_Exercise objective_:
The answer must consist only of the lines from the line with "advisory companies is" to the line with "Search similar templates", both included, exactly as they stand below.

##########

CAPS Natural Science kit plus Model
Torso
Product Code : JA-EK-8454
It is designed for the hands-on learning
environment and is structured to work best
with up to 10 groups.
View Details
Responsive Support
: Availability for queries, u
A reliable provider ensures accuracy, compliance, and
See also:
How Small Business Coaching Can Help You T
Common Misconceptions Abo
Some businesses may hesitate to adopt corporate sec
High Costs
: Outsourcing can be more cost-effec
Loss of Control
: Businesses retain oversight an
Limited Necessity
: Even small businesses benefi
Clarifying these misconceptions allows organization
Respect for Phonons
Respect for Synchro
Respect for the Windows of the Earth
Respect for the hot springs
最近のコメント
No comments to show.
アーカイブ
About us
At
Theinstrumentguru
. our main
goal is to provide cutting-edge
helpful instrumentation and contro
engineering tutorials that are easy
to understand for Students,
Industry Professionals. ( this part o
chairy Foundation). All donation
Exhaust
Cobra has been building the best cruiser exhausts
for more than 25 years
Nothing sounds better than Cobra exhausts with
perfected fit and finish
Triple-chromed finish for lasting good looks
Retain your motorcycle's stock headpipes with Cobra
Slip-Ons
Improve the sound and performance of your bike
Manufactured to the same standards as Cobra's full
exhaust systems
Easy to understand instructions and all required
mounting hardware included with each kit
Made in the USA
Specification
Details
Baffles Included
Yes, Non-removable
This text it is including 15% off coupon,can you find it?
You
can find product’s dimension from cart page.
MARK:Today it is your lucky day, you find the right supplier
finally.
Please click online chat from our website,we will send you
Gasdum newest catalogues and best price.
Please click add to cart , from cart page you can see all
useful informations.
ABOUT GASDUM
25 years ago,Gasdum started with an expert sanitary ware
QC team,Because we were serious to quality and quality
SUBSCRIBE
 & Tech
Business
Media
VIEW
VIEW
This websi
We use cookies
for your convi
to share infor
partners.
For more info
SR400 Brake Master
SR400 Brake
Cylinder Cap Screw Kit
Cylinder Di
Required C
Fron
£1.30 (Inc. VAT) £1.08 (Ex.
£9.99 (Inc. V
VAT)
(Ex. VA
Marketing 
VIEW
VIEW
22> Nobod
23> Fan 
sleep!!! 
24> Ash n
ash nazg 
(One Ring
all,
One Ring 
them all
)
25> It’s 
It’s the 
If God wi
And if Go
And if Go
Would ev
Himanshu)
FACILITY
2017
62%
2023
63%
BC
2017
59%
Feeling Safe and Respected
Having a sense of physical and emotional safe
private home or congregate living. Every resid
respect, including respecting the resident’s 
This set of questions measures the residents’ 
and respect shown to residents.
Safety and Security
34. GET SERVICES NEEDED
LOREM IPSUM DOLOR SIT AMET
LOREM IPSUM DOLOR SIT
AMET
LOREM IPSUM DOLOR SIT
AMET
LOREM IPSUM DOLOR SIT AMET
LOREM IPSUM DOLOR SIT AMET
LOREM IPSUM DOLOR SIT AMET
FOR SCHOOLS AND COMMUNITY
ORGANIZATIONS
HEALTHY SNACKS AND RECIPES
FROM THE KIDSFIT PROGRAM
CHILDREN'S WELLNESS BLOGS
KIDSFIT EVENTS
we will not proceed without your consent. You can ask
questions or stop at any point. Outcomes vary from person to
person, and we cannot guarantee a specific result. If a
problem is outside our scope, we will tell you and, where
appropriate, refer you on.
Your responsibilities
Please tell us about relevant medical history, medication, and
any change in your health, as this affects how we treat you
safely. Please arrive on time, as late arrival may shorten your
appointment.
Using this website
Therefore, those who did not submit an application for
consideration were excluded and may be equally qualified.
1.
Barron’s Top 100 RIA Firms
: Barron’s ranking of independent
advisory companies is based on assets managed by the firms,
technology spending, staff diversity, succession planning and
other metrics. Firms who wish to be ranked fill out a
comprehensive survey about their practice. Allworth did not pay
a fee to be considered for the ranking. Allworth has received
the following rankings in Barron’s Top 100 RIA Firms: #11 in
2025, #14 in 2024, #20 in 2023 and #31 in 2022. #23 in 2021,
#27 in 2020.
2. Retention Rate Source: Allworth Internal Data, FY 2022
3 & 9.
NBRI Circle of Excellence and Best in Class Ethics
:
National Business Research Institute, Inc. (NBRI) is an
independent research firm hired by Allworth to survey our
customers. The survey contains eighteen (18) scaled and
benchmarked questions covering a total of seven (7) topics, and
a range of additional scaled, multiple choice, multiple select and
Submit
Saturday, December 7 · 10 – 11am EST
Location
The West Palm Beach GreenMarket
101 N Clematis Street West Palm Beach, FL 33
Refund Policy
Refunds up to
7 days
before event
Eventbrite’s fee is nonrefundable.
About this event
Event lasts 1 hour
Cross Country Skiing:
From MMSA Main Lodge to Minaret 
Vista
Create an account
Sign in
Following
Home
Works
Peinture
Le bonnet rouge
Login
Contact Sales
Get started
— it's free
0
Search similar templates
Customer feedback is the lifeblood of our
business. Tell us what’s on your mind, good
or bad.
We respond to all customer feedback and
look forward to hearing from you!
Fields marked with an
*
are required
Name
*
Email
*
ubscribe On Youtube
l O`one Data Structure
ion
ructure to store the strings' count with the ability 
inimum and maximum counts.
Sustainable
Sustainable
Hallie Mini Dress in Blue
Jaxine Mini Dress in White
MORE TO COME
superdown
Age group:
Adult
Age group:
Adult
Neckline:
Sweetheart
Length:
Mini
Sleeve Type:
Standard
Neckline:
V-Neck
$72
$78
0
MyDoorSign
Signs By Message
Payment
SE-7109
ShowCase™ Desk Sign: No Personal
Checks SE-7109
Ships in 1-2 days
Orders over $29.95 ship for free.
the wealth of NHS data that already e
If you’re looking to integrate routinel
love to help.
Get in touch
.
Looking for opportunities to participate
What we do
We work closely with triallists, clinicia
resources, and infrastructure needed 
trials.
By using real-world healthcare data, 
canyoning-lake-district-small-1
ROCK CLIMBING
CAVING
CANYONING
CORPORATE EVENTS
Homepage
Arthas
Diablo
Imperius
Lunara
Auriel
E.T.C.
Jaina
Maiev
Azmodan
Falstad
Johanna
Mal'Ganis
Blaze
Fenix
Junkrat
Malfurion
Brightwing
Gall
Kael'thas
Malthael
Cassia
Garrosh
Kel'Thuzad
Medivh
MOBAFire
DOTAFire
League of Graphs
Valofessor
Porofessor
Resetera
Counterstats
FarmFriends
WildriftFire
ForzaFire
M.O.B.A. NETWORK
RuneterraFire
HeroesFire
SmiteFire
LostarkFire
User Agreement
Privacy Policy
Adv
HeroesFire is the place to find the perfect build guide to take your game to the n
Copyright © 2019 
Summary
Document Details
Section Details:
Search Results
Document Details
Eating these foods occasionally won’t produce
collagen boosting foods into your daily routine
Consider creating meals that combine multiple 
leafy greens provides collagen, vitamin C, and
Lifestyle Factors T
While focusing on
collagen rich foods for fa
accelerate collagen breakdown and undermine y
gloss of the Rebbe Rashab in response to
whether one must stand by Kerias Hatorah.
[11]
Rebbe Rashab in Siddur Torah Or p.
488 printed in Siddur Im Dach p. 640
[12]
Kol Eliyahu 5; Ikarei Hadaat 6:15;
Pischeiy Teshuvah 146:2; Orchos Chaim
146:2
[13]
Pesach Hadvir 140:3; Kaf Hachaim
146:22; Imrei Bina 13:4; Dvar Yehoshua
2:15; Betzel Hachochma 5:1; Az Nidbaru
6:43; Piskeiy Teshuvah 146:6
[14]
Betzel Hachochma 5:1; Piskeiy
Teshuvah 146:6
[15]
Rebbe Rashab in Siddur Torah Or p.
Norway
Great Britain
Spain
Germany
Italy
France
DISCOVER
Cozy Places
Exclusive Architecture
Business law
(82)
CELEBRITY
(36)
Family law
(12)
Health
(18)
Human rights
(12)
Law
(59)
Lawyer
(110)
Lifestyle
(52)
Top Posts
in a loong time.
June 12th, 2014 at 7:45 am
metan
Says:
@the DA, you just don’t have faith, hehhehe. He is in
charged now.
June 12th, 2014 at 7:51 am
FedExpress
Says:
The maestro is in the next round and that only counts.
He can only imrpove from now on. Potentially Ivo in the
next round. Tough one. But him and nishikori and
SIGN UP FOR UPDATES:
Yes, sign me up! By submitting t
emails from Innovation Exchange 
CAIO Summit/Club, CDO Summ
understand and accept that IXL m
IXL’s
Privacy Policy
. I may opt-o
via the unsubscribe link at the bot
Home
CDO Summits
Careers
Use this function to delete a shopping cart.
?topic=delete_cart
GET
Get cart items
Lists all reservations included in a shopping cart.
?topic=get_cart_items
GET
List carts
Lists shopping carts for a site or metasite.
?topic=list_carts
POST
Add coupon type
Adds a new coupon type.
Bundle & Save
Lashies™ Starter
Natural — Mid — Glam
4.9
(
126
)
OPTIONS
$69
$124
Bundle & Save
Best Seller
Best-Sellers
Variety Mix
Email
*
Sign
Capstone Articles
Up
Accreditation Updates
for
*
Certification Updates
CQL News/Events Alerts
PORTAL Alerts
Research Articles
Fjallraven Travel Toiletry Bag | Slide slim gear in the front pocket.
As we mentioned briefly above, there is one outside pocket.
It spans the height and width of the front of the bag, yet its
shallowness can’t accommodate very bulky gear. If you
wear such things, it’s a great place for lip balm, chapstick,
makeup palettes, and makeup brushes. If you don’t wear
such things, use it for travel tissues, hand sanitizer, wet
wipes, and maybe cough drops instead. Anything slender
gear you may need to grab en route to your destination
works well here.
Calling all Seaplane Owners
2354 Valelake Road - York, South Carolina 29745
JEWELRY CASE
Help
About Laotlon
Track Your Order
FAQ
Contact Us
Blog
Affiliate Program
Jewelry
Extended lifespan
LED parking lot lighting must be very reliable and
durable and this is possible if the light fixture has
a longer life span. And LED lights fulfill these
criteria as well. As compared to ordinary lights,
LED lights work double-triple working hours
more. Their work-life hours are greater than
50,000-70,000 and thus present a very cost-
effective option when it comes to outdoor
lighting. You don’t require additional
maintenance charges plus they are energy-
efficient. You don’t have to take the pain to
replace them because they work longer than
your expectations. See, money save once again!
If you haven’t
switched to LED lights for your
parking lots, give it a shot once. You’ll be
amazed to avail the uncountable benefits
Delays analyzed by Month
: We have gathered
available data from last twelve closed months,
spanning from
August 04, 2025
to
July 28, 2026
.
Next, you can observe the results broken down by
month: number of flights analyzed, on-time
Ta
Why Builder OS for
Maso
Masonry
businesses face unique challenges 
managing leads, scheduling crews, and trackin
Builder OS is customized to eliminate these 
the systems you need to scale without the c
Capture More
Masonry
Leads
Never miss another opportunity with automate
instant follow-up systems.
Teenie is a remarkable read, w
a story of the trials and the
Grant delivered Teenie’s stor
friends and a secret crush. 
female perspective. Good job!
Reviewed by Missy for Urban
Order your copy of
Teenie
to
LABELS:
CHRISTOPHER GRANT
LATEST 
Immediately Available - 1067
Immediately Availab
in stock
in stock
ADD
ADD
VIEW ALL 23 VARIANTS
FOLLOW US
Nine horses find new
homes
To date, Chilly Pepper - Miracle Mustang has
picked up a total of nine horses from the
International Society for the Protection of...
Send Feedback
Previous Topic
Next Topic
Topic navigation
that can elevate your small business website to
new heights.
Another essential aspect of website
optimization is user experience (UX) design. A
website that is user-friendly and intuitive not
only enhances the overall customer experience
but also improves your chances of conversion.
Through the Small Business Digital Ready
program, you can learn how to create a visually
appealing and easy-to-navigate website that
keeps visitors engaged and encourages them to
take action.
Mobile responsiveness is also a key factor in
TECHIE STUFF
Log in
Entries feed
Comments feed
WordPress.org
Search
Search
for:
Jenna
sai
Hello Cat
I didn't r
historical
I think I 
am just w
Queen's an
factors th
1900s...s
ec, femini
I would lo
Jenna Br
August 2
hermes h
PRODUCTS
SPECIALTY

##########

_Exercise solution_:
advisory companies is based on assets managed by the firms,
technology spending, staff diversity, succession planning and
other metrics. Firms who wish to be ranked fill out a
comprehensive survey about their practice. Allworth did not pay
a fee to be considered for the ranking. Allworth has received
the following rankings in Barron’s Top 100 RIA Firms: #11 in
2025, #14 in 2024, #20 in 2023 and #31 in 2022. #23 in 2021,
#27 in 2020.
2. Retention Rate Source: Allworth Internal Data, FY 2022
3 & 9.
NBRI Circle of Excellence and Best in Class Ethics
:
National Business Research Institute, Inc. (NBRI) is an
independent research firm hired by Allworth to survey our
customers. The survey contains eighteen (18) scaled and
benchmarked questions covering a total of seven (7) topics, and
a range of additional scaled, multiple choice, multiple select and
Submit
Saturday, December 7 · 10 – 11am EST
Location
The West Palm Beach GreenMarket
101 N Clematis Street West Palm Beach, FL 33
Refund Policy
Refunds up to
7 days
before event
Eventbrite’s fee is nonrefundable.
About this event
Event lasts 1 hour
Cross Country Skiing:
From MMSA Main Lodge to Minaret 
Vista
Create an account
Sign in
Following
Home
Works
Peinture
Le bonnet rouge
Login
Contact Sales
Get started
— it's free
0
Search similar templates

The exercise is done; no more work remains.